Wpis z mikrobloga

@Morenk4: Spiny może i będą, ale po sezonie i tak przybiją żółwika. Hamiltona po prostu nikt nie trawi. Rywalizacja z Hamiltonem, to nie jest zwykła wojna wyścigowa, natomiast Max, Charles i cała reszta młodych dobrze się zna spoza toru i nawet jeśli będą sobie wbijać szpile podczas sezonu, to po sezonie będzie gituwa.
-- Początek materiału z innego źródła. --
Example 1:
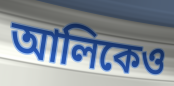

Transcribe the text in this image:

আলিকেও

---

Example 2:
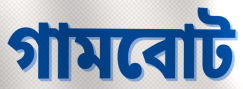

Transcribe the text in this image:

গামবোট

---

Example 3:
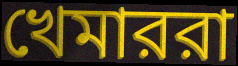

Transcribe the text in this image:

খেমাররা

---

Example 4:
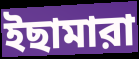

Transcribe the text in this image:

ইছামারা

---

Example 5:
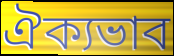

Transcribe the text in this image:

ঐক্যভাব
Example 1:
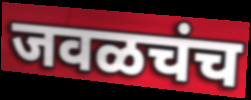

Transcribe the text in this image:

जवळचंच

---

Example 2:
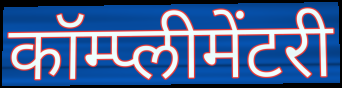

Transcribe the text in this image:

कॉम्प्लीमेंटरी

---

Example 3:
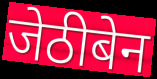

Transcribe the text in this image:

जेठीबेन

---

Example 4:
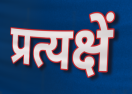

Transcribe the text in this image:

प्रत्यक्षें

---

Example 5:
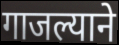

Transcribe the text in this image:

गाजल्याने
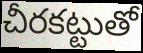
చీరకట్టుతో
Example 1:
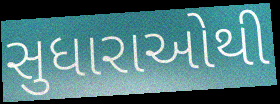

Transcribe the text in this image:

સુધારાઓથી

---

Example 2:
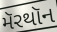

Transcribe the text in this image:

મૅરથૉન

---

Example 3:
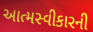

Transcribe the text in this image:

આત્મસ્વીકારની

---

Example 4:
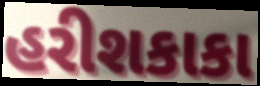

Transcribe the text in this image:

હરીશકાકા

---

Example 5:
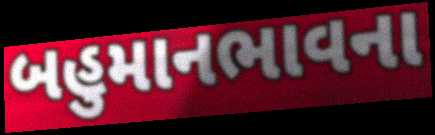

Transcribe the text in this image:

બહુમાનભાવના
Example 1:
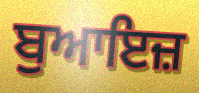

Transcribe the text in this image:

ਬੁਆਇਜ਼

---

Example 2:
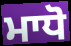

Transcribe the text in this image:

ਮਾਧੋ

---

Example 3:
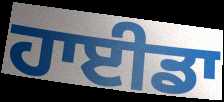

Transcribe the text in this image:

ਹਾਈਡਾ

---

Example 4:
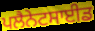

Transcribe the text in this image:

ਪਲੈਨੇਟਸਾਈਡ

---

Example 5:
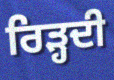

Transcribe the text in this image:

ਰਿੜ੍ਹਦੀ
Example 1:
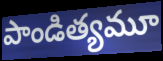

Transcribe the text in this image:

పాండిత్యమూ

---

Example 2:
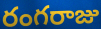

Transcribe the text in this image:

రంగరాజు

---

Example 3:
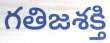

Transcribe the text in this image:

గతిజశక్తి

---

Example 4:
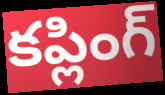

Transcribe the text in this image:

కప్లింగ్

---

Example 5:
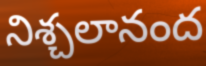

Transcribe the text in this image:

నిశ్చలానంద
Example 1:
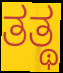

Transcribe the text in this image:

ತತ್ಥ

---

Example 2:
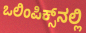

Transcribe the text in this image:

ಒಲಿಂಪಿಕ್ಸ್‌ನಲ್ಲಿ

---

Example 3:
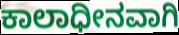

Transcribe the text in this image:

ಕಾಲಾಧೀನವಾಗಿ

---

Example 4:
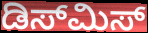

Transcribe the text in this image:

ಡಿಸ್‌ಮಿಸ್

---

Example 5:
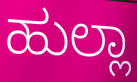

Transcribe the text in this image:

ಹುಲ್ಲಾ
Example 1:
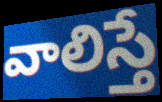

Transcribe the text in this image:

వాలిస్తే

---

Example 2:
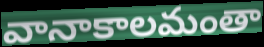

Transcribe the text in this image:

వానాకాలమంతా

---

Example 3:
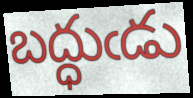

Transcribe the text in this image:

బద్ధుఁడు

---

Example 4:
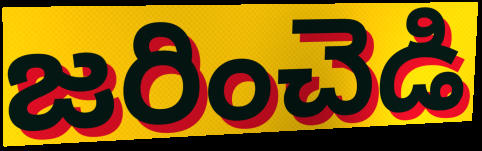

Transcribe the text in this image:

జరించెడి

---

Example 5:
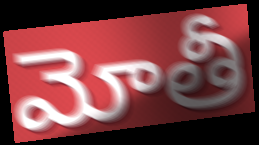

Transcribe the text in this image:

మోతీ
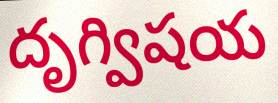
దృగ్విషయ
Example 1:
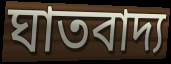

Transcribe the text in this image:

ঘাতবাদ্য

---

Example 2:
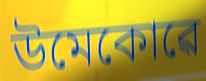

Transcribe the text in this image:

উমেকোৱে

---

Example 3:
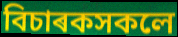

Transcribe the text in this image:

বিচাৰকসকলে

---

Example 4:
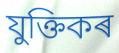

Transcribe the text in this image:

যুক্তিকৰ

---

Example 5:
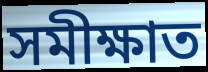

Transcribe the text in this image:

সমীক্ষাত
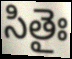
సితైః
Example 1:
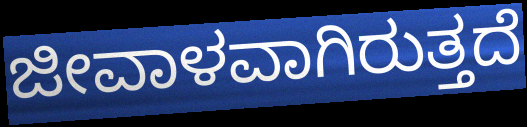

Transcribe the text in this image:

ಜೀವಾಳವಾಗಿರುತ್ತದೆ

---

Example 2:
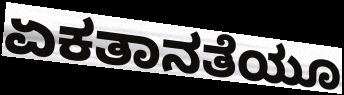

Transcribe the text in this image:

ಏಕತಾನತೆಯೂ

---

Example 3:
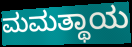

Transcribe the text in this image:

ಮಮತ್ಥಾಯ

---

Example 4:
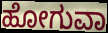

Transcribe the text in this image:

ಹೋಗುವಾ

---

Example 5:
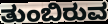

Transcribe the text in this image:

ತುಂಬಿರುವ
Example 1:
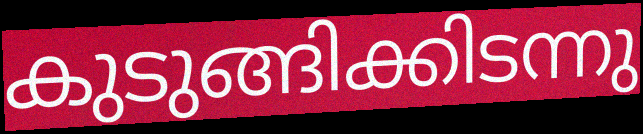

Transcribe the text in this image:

കുടുങ്ങിക്കിടന്നു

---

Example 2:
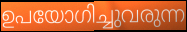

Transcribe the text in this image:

ഉപയോഗിച്ചുവരുന്ന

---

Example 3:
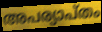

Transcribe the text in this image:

അപര്യാപ്തം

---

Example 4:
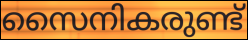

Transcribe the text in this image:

സൈനികരുണ്ട്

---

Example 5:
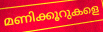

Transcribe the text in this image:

മണിക്കൂറുകളെ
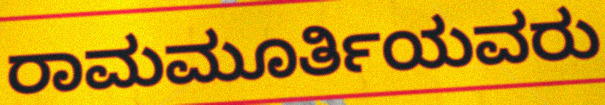
ರಾಮಮೂರ್ತಿಯವರು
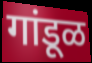
गांडूळ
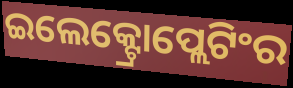
ଇଲେକ୍ଟ୍ରୋପ୍ଲେଟିଂର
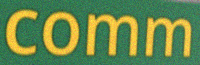
comm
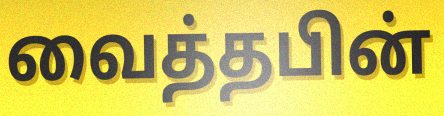
வைத்தபின்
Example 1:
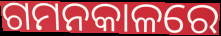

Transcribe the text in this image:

ଗମନକାଳରେ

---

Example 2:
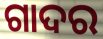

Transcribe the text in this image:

ଗାଦର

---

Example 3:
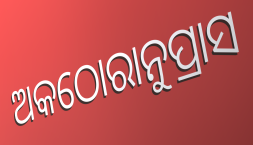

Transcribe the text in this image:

ଅକଠୋରାନୁପ୍ରାସ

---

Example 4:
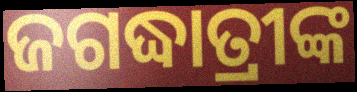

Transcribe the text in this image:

ଜଗଦ୍ଧାତ୍ରୀଙ୍କ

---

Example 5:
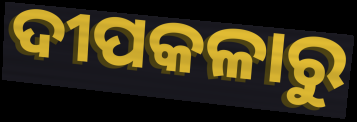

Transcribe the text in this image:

ଦୀପକଳାରୁ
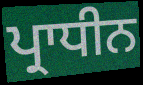
ਪ੍ਰਾਧੀਨ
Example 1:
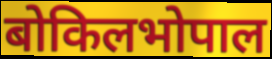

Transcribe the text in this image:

बोकिलभोपाल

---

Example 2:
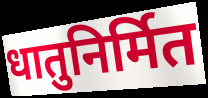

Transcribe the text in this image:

धातुनिर्मित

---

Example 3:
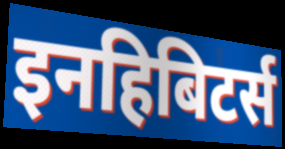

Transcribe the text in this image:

इनहिबिटर्स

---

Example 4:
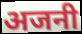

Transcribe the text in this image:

अजनी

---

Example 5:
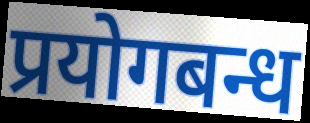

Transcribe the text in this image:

प्रयोगबन्ध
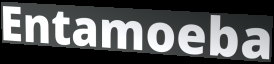
Entamoeba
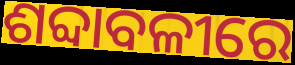
ଶବ୍ଦାବଳୀରେ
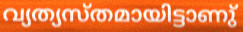
വ്യത്യസ്തമായിട്ടാണു്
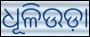
ଧୂଳିଉଡ଼ା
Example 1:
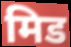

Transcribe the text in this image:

मिड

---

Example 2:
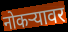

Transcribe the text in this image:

नोकऱ्यावर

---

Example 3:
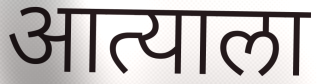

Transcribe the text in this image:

आत्याला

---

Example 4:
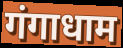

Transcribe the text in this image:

गंगाधाम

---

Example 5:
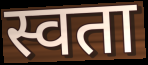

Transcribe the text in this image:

स्वता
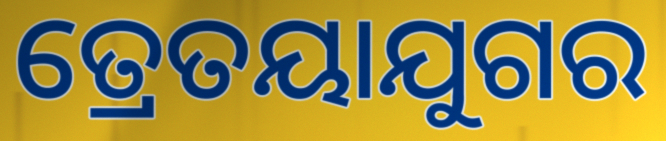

W tym całym szanownym gremium młodych drajwerów "z paczki", jedynymi antypatycznymi kolesiami są Russell i Lando, ale i
@warrengda: > Hamiltona po prostu nikt nie trawi.

projekcje wykopków, patrząc trzeźwo widać że tam nie ma specjalnych animozji wykraczających poza zwykłe wyścigowe współzawodnictwo między Hamiltonem a Leclerciem czy Verstappenem.
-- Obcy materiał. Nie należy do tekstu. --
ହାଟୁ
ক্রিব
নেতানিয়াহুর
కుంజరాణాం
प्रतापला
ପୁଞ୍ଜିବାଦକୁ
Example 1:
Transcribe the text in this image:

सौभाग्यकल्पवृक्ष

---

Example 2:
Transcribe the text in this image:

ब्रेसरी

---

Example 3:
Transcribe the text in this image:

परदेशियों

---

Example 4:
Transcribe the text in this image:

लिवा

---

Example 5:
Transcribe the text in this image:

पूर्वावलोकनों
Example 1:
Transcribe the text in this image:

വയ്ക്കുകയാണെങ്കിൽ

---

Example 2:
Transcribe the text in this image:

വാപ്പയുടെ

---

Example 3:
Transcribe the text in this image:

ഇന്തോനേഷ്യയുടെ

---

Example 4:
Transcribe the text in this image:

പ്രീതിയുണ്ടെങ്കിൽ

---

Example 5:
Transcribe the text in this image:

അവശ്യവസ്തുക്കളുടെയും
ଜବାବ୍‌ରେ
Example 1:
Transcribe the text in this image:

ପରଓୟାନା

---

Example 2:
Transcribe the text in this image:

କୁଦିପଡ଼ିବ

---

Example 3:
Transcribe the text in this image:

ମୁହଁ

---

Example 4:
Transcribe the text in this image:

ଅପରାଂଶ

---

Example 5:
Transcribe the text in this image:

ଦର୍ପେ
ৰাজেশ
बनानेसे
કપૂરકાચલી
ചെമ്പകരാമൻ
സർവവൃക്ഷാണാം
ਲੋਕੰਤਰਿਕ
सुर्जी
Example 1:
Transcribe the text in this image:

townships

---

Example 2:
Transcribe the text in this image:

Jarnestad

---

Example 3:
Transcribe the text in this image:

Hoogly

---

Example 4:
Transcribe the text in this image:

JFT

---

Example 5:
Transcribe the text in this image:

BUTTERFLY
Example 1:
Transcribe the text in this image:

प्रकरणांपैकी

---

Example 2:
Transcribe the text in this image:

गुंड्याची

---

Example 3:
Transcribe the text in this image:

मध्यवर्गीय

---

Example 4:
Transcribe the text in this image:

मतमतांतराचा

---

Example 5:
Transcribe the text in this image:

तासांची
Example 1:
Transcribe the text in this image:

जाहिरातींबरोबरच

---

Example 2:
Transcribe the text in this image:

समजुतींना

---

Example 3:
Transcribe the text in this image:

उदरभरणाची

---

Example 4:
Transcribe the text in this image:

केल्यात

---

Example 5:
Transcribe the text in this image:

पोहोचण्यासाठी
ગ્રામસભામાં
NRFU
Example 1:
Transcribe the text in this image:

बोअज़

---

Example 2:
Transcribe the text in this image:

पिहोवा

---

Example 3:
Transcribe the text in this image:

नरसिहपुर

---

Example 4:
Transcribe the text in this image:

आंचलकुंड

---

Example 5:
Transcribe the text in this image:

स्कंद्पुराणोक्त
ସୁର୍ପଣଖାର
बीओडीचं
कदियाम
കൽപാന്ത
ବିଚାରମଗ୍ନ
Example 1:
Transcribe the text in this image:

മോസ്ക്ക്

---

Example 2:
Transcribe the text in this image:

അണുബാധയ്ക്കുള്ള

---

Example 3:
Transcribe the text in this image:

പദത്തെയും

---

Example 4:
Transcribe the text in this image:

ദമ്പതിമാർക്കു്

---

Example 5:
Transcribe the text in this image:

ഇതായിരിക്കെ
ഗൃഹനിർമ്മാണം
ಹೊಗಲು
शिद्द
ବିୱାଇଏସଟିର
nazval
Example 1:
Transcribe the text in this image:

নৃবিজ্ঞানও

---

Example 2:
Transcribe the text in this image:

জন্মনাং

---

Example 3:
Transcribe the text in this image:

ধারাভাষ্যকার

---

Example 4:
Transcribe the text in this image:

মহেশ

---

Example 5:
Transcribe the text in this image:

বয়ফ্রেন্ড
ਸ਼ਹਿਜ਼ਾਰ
@Brzychczy: Niejednokrotnie osoby z padoku mówiły, że Lewis jest wyobcowany i nie chce utrzymywać kontaktu z resztą. Ostatnim razem wyszło takie info przy okazji eventu mikołajkowego, w którym oczywiście nie wziął udziału.
@warrengda: sam popatrz, piszesz że Hamiltona nikt nie trawi i Twój najlepszy argument na poparcie tej tezy to jego mało zaangażowanie towarzyskie? trochę mało, tylko potwierdzasz tym że animozje to nic innego jak projekcje wykopków.